* _ACTIVITIES_
1 - In the essay on the auto rental business, list each thing the man who taught the lesson is said to have done or been.
2 - Write the next part of the essay on the auto rental business, starting after its final sentence.

* _DOCUMENT SECTION_
====

Growing up in the home of an apparel manufacturer for the first 21 years of my life, one of the first and most fundamental threads of wisdom indelibly woven into what has become my fabric of business knowledge is as follows:
“It is possible to own, operate and remain in a business for over 40 years without ever having one good season, or even a mediocre season.”
This lesson was taught to me by a man who owned a home, two cars, sent three kids to private colleges, never owed a nickel to anyone throughout his life, and was as honest as they come. Well, perhaps the threads aren’t woven too tightly, but it certainly explains why I am so comfortable with a prevailing business mentality over the 17 years I have been associated with the auto rental industry. This is a business that auto rental veterans love to hate. Yet, as with my father, there is this invisible hook, or perhaps a magnet, that keeps them tethered.
What is it about this business that on one hand is so exhilarating to management of large corporate systems as well as owner/operators, yet can be so exasperating and full of angst? I’ll tell you what I think.
On the plus side is the thrill of the hunt, the knowledge that every rental transaction is one that the competition won’t get; the emotional charge on the day the market-share statistics are released by the airport; the surge of joy in a purposeful ride by the competitions’ lots and finding them full of cars (and yours isn’t); the run to the auction to bring a few extra cars into the fleet to meet unanticipated customer demand; a warm letter of thanks from a customer well served; and a solid all-around business performance exhibited in months’ end reports with positive trends in all key measurement criteria.
Many longtime rental operators can easily, without much prompting, provide a litany of reasons why auto rental is the worst business in the world: a rental rate structure dating back to the Mesozoic period; the safety net of the manufacturer turnback programs hanging on the precipice; terms already less favorable than in the past, and an uncertain future; interest rates at the lowest levels in decades but lending sources more reluctant to get involved with auto rental; insurance carrier refusal to continue to underwrite coverage in perceived high risk areas (often times regardless of individual operator loss experience); labor and staffing problems leading to customer service problems; and continued economical uncertainty in the foreseeable future after three years of unpredictability, volatility, and general business erosion.
It is certainly understandable why the love/hate relationship exists. But any business worth owning or managing will have risk. The objective is to get as many factors working for you as is realistic. You must take advantage of every opportunity including pushing yourself to do things you’d simply rather not do; to assume you are smarter than your competitors (let them prove you are not); and to take control of as many elements of the business as is possible, rather than being a victim of them. There is an imperative to harness, direct and influence what we can. Here are some things to focus on . . .

====

* _RECORDED DATA_
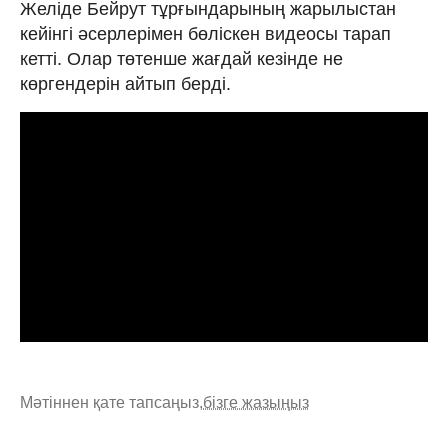
Желіде Бейрут тұрғындарының жарылыстан
кейінгі әсерлерімен бөліскен видеосы тарап
кетті. Олар төтенше жағдай кезінде не
көргендерін айтып берді.
Мәтіннен қате тапсаңыз,
бізге жазыңыз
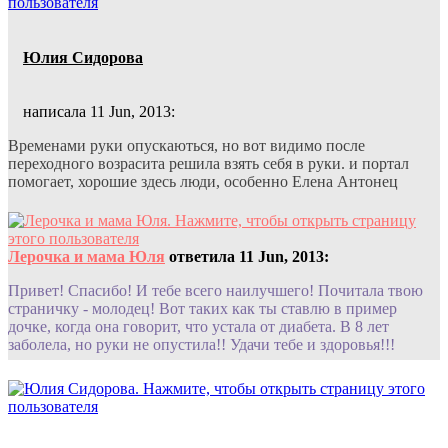
Юлия Сидорова
написала 11 Jun, 2013:
Временами руки опускаються, но вот видимо после
переходного возрасита решила взять себя в руки. и портал
помогает, хорошие здесь люди, особенно Елена Антонец
Лерочка и мама Юля
ответила 11 Jun, 2013:
Привет! Спасибо! И тебе всего наилучшего! Почитала твою
страничку - молодец! Вот таких как ты ставлю в пример
дочке, когда она говорит, что устала от диабета. В 8 лет
заболела, но руки не опустила!! Удачи тебе и здоровья!!!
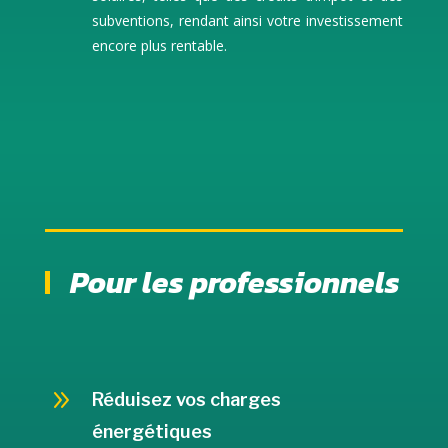
subventions, rendant ainsi votre investissement
encore plus rentable.
Pour les professionnels
9
Réduisez vos charges
énergétiques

====

* _PER-TASK ANSWERS_
1 -
- Owned a home and two cars
- Sent three kids to private colleges
- Never owed a nickel to anyone throughout his life
- Was as honest as they come

2 -
Fleet Management – This is both the highest exposure and greatest opportunity area. Matching the right fleet mix with your customer needs and strategic slotting in a rate class is as important as anything you can do. Don’t depend on fleet programs for the long term. Buying right, selling right, and understanding and using wholesalers and auctions will be more critical in the future. Retailing is also going to become a new revenue channel for most operators. Trucks are high margin items. Lastly, fleet utilization is the name of the game. Shoot for 95 percent. Unlikely for sure, but you won’t accept 80 percent as a passing grade either.
Financial Management – Work the numbers and analyze them on a monthly basis. Constantly source new creditors – you never know. Do the same with insurance carriers. Finally, control each and every line item on your expense sheet. Push your managers to watch the numbers. Be sure your labor costs remain in line with your revenue (strategic use of part-time employees avoids extraordinary health insurance premiums).
Yield Management – A lot has been written about this in the past couple of years. A car sitting on the lot not generating revenue is worth nothing to you. The objective is to get it rented, at the best rate possible, but rented nonetheless. Forecasting and analysis of historical trends are critical. It requires commitment and hard work as well as a financial investment, but it will pay off! Learn more about it.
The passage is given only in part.